The 2022 Scottish Census reported that out of 76,554 residents aged three and over, 660 (0.9%) considered themselves able to speak or read Gaelic.

==Accidents and disasters==
In the Late Middle Ages and the Early modern period, battles took place with an unknown number of casualties. Ardgowan Castle, originally called Inverkip Castle, was besieged in 1302 and in 1306. In 1578, Duchal Castle near Kilmacolm was attacked and burnt as part of a family feud by James Cunningham. In 1662, Marie Lamont from Inverkip was executed for witchcraft.

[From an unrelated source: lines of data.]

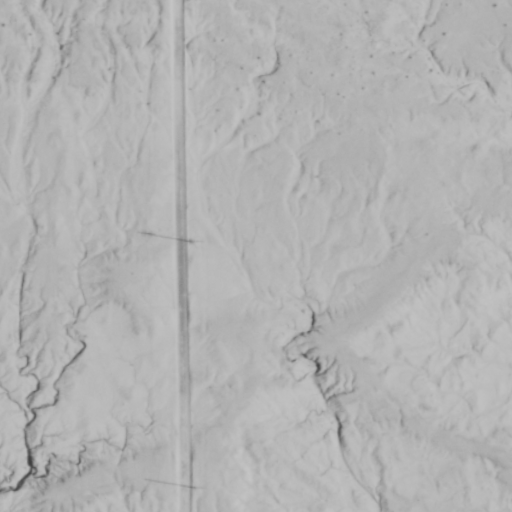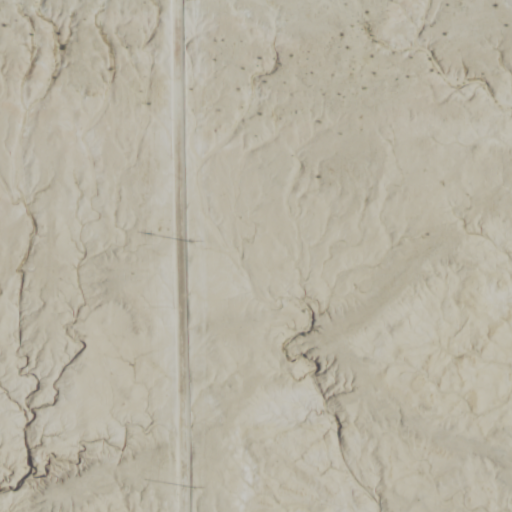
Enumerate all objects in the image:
road: (179, 255)
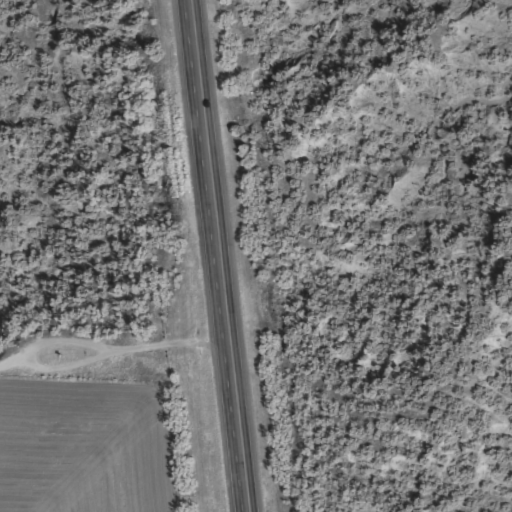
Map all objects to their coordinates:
road: (217, 256)
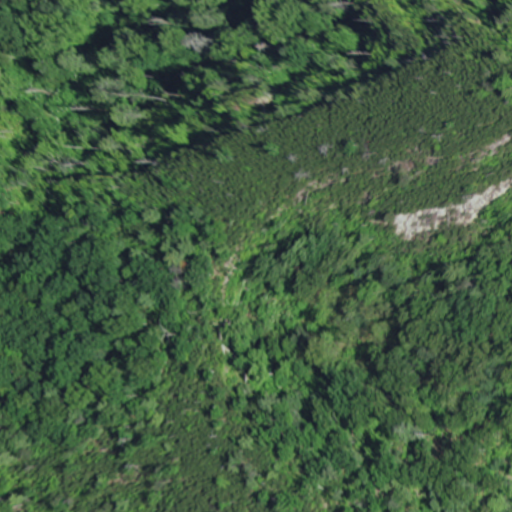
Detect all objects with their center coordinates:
road: (212, 234)
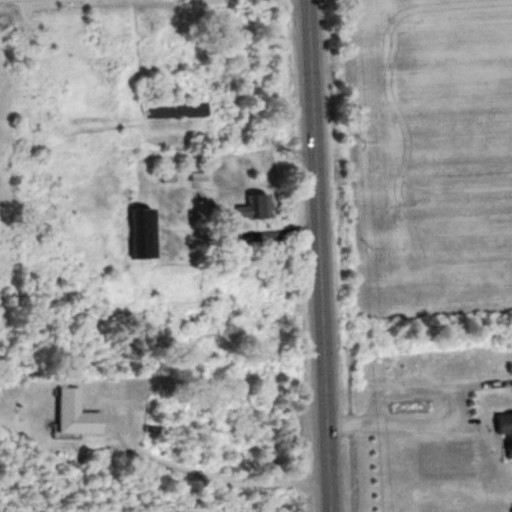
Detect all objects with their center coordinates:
building: (176, 112)
building: (253, 208)
building: (139, 235)
road: (313, 255)
building: (74, 416)
building: (504, 433)
road: (214, 477)
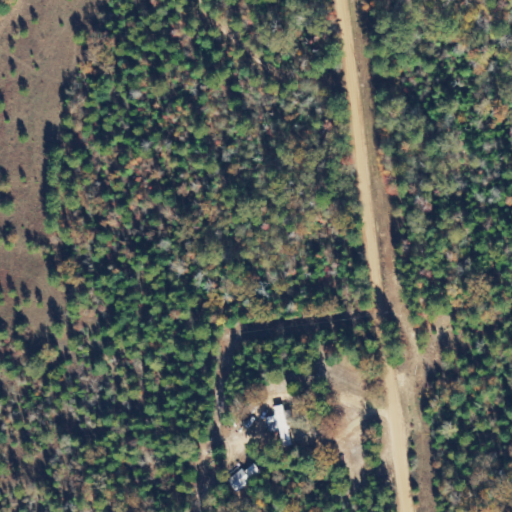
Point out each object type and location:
road: (379, 256)
building: (287, 424)
building: (247, 476)
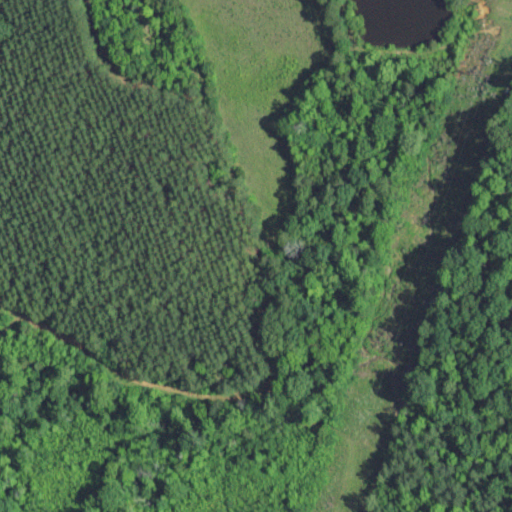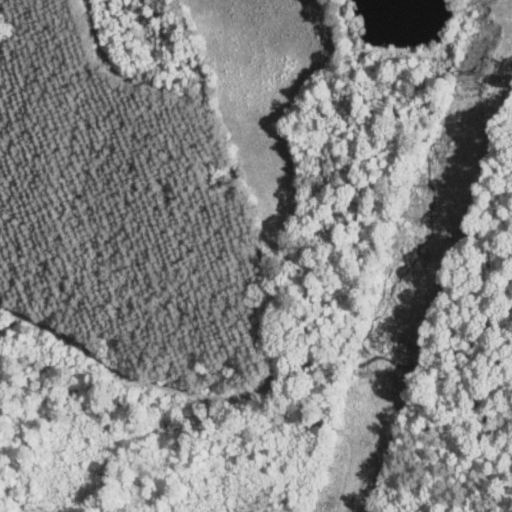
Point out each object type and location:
power tower: (485, 71)
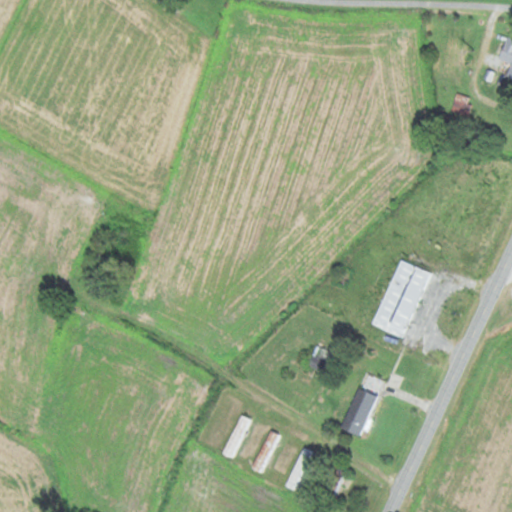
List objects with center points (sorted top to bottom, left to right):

The 19th century includes incidents related with water ways, the Radical War, mining and maritime activities. In 1804, two people died in a mining accident at a coal-pit near Greenock. In 1822, the Mary of Iona, a boat sailing islanders from Mull and Iona to Greenock for harvesting work, was struck by a steam tug, Hercules, and sunk close to Cloch Lighthouse with the loss of 42 lives. In 1835, the Whinhill Reservoir collapsed resulting in water sweeping through the streets of Cartsdyke in Greenock, killing about 40 people, most of whom were children asleep in their beds. During the Radical War in 1820, strikes and unrest occurred in multiple towns in Scotland; in Greenock eight people were killed. Maritime accidents include the sinking of the paddle steamer Comet II in 1825 after the ship collided with another paddle steamer Ayr off Kempock Point, Gourock, with the loss of about 65 passengers and crew.

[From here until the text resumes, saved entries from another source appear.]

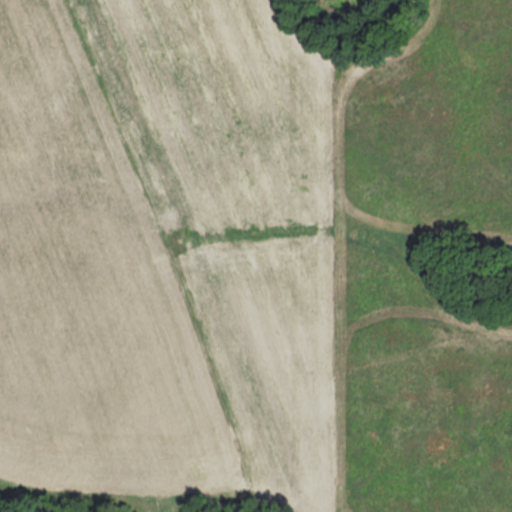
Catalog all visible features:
crop: (89, 293)
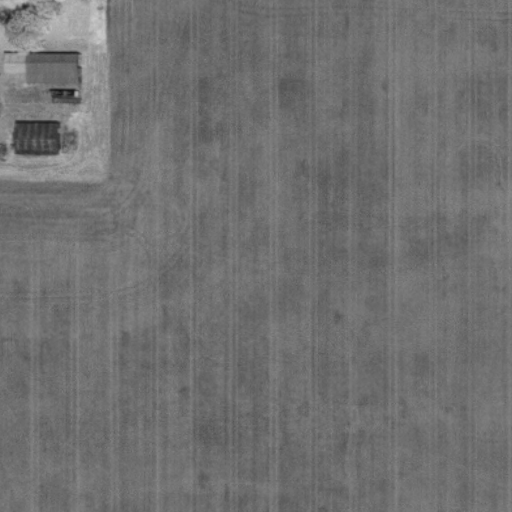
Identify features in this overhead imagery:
building: (45, 66)
building: (37, 138)
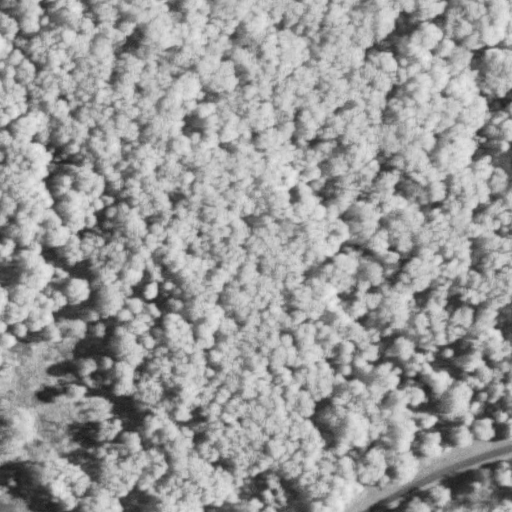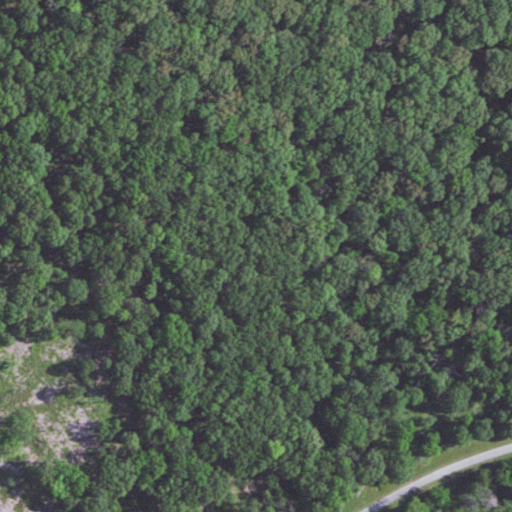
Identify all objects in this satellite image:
road: (438, 476)
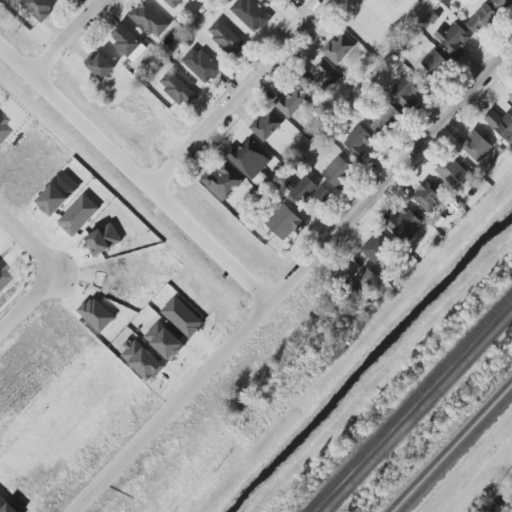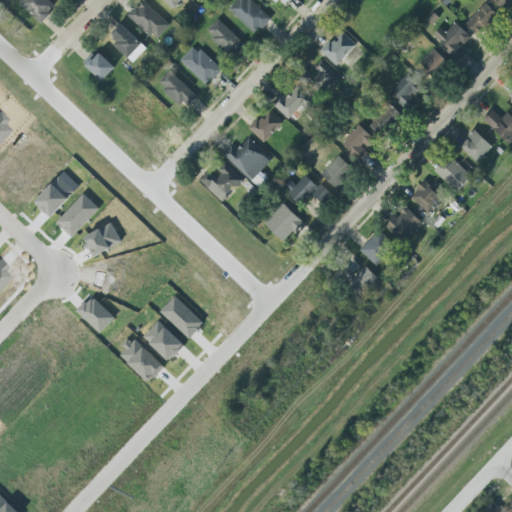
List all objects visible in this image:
building: (282, 2)
building: (172, 3)
building: (174, 3)
building: (504, 4)
building: (38, 8)
building: (250, 15)
building: (483, 19)
building: (148, 20)
building: (150, 20)
road: (67, 38)
building: (226, 38)
building: (454, 40)
building: (128, 42)
building: (339, 48)
building: (435, 63)
building: (201, 65)
building: (99, 66)
building: (326, 74)
building: (177, 89)
building: (176, 90)
building: (407, 91)
building: (510, 94)
building: (511, 94)
road: (241, 96)
building: (290, 102)
building: (386, 121)
building: (386, 121)
building: (266, 125)
building: (500, 125)
building: (501, 125)
building: (360, 143)
building: (476, 147)
building: (250, 161)
building: (338, 172)
building: (454, 175)
road: (134, 176)
building: (222, 182)
building: (301, 189)
building: (322, 194)
building: (426, 197)
building: (427, 197)
building: (285, 222)
building: (283, 223)
building: (403, 225)
building: (404, 225)
building: (378, 248)
road: (54, 275)
building: (364, 277)
road: (293, 281)
railway: (409, 403)
railway: (417, 411)
railway: (448, 445)
railway: (455, 452)
road: (506, 468)
road: (483, 481)
building: (493, 508)
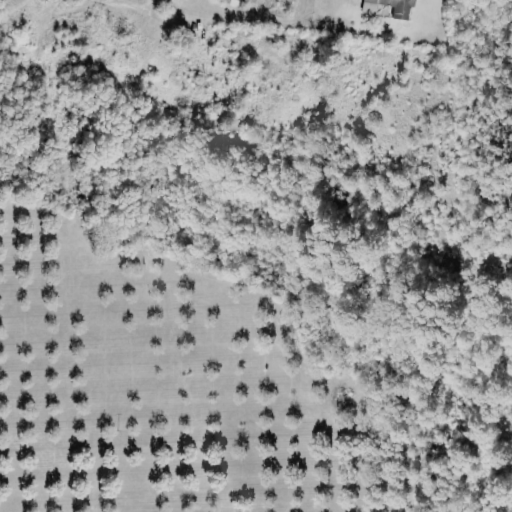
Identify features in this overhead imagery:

The 20th century includes disasters related with conflagration, World War II, as well as rail and maritime incidents. In 1903, the Ardgowan distillery near Inverkip caught fire; the fire ran down Baker Street causing an explosion and resulting in the killing of 7 people. During World War II, a number of maritime accidents and air strikes took place. In 1940, the French destroyer Maillé Brézé had a torpedo tube malfunction which killed of 37 crew followed by sinking off Greenock at the Tail of the Bank. The Free French Memorial erected on Lyle Hill is partly associated with the loss. In 1941, the Greenock Blitz occurred when the Luftwaffe bombed Greenock resulting in the killing of 271 people. In 1943, the aircraft carrier HMS Dasher (D37) sank in the Firth of Clyde due to an internal explosion 32 km southwest of Wemyss Bay. 379 out of 528 crewmen died.

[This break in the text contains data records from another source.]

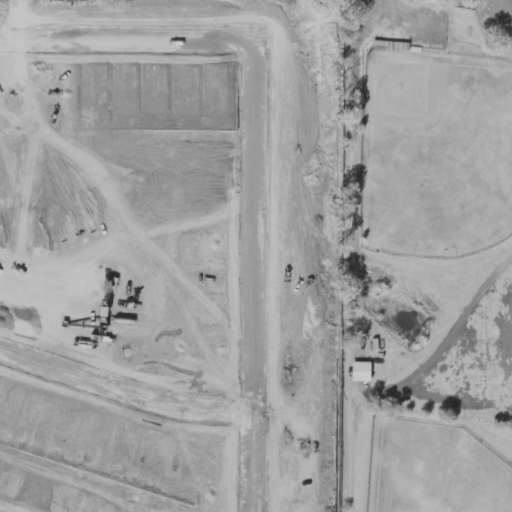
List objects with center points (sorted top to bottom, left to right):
road: (122, 387)
road: (249, 413)
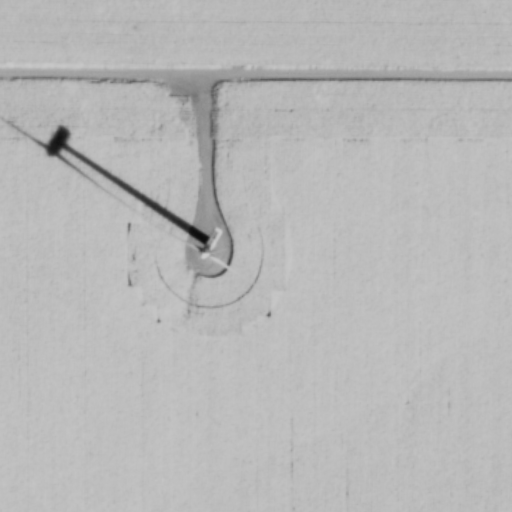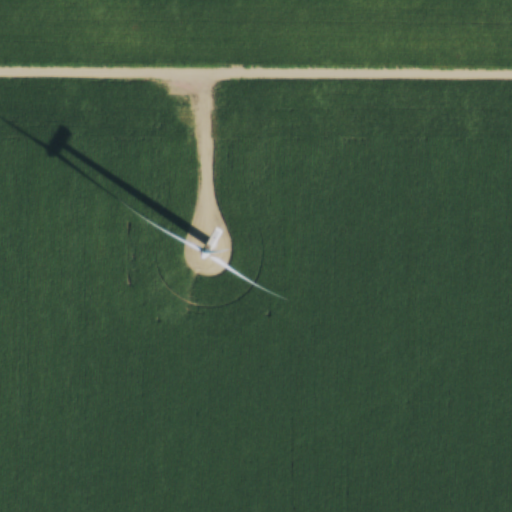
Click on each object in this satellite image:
road: (256, 75)
wind turbine: (207, 245)
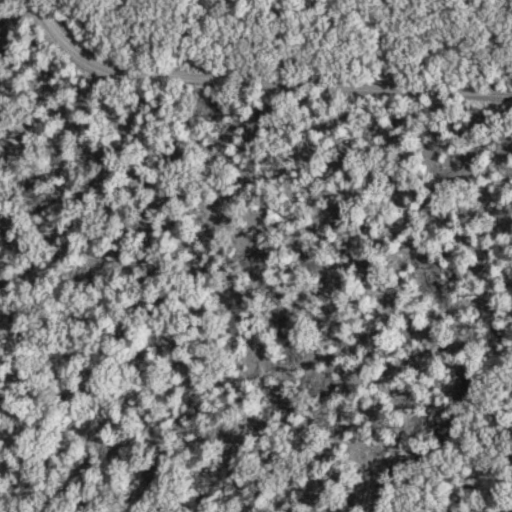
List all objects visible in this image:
road: (255, 81)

Post World War II in 1947, the pleasure boat Ocean sank with the loss of 20 people half a mile south of Rosneath Point. In 1956, the cargo ship MV Akka shipwrecked off Dunoon with the loss of six crew. A rail accident occurred in 1965 in upper Port Glasgow, where three boys were killed by a train while on the tracks. Five people in Inverclyde were killed in the 1968 Scotland storm. In 1971, a asphyxiation accident occurred when the oil tanker "Ocean Bridge" was repaired in Greenock Dry Dock which resulted in the death of two men. In 1974, the cargo ship MV Captayannis wrecked with no loss of lives in the Firth of Clyde between Greenock and Helensburgh. The partly submerged 121 m long ship has not been removed and is known locally as the "Sugar Boat".

Accidents in recent times include the Greenock rail crash in 1994, when an Inverclyde Line train derailed after hitting concrete blocks placed deliberately on the railway, resulting in the death of two people. In 2000, Margaret Fleming, a women with learning disabilities, went missing in Inverkip. Her caregivers were convicted of murder in 2019. A maritime accident took place in 2023 when the tugboat Biter capsized off Greenock with the loss of its two crew.